**Information provided**
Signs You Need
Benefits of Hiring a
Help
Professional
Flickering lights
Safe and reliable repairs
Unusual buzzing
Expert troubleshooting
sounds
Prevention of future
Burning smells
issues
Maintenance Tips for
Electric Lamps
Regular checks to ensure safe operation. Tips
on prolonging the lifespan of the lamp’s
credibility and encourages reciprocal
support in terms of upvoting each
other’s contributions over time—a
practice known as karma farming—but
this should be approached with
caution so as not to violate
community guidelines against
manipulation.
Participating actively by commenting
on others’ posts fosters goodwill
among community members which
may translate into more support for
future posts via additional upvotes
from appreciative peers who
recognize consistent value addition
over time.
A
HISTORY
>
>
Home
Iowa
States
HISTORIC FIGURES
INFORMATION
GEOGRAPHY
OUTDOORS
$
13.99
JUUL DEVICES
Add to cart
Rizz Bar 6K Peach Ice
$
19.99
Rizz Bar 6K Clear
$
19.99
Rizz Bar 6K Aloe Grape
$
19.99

...

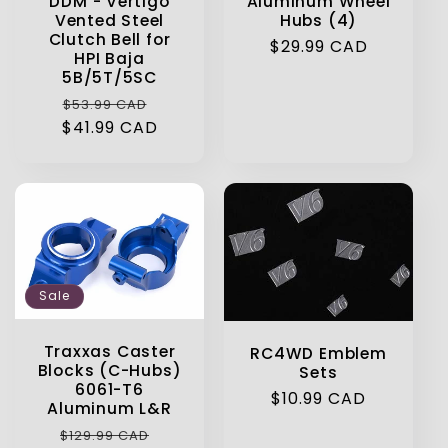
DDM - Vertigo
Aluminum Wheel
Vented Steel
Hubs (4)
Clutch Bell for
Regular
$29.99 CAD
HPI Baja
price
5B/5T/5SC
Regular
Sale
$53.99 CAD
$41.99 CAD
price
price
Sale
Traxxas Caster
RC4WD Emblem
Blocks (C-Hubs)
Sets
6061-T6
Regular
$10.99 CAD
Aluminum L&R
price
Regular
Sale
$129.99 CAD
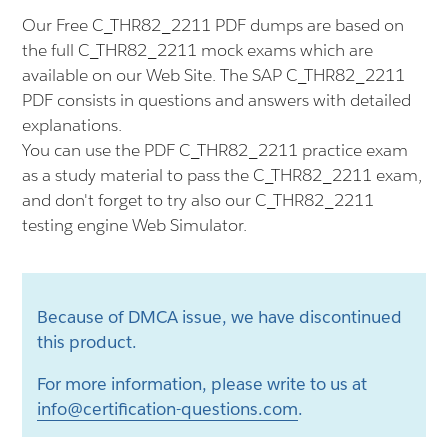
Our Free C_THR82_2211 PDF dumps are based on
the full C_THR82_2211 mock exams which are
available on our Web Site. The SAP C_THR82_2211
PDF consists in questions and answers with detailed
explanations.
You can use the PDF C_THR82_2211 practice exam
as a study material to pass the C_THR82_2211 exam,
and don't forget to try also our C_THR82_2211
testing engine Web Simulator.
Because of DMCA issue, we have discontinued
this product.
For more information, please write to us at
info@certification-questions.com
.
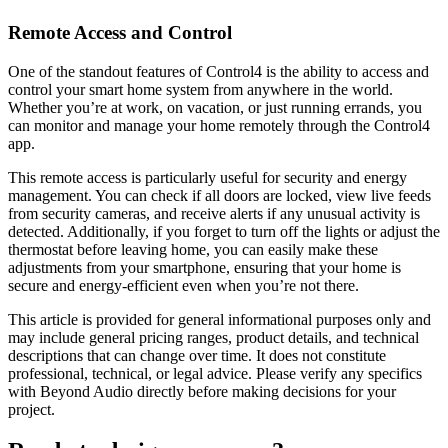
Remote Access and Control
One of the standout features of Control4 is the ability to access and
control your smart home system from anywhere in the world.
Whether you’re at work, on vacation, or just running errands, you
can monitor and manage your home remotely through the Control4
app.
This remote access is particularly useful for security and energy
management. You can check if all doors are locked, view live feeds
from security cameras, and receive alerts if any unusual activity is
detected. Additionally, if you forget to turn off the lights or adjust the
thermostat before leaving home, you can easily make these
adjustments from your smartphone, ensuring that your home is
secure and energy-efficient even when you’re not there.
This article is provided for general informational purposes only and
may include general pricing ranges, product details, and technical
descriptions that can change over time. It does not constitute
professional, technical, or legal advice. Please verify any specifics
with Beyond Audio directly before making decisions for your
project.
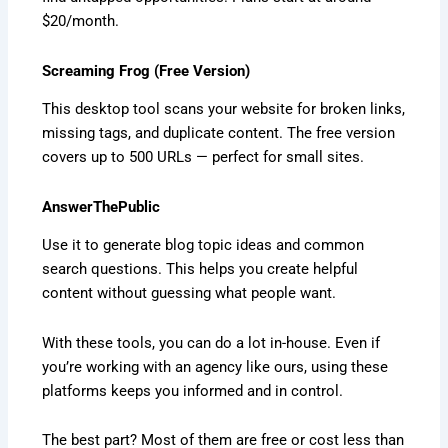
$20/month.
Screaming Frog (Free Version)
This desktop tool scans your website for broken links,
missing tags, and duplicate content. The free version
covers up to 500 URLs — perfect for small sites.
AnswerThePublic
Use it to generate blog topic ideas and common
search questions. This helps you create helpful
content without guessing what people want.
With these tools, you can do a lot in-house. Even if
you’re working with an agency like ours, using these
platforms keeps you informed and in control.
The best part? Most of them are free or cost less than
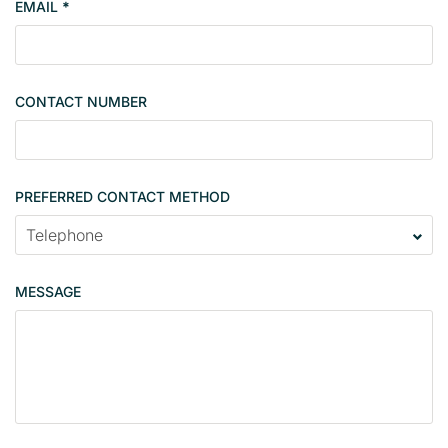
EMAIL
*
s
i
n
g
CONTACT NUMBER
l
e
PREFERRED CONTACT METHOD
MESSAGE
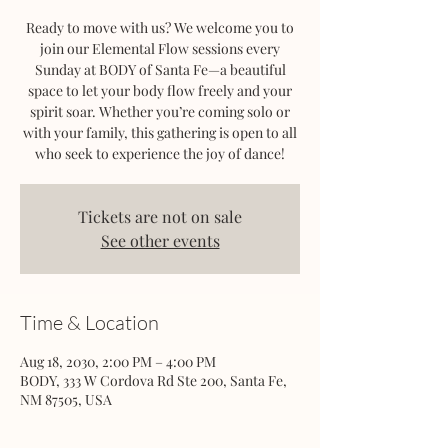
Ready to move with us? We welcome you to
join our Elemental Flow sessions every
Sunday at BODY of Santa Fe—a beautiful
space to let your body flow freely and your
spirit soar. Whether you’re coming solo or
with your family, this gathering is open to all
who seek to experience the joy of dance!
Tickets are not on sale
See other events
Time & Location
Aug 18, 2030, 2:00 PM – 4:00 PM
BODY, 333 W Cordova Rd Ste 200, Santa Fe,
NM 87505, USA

...

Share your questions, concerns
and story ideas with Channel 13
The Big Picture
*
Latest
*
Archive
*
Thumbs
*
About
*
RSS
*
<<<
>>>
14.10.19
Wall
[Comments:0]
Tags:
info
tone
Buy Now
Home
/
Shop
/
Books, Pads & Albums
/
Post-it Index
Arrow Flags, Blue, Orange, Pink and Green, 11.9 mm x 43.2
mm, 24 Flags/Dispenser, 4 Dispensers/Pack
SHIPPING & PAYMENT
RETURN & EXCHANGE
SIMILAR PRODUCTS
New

**Description of the task**
Within the records above, how many lines include the word "lights"? State the number by itself.

**Task answer**
2